── Available data

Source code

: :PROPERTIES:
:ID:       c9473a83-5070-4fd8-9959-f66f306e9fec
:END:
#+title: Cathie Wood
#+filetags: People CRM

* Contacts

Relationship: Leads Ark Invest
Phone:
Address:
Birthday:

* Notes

────

Prompt
Restate the full data above, keeping each word intact.

Exercise answer
Source code

: :PROPERTIES:
:ID:       c9473a83-5070-4fd8-9959-f66f306e9fec
:END:
#+title: Cathie Wood
#+filetags: People CRM

* Contacts

Relationship: Leads Ark Invest
Phone:
Address:
Birthday:

* Notes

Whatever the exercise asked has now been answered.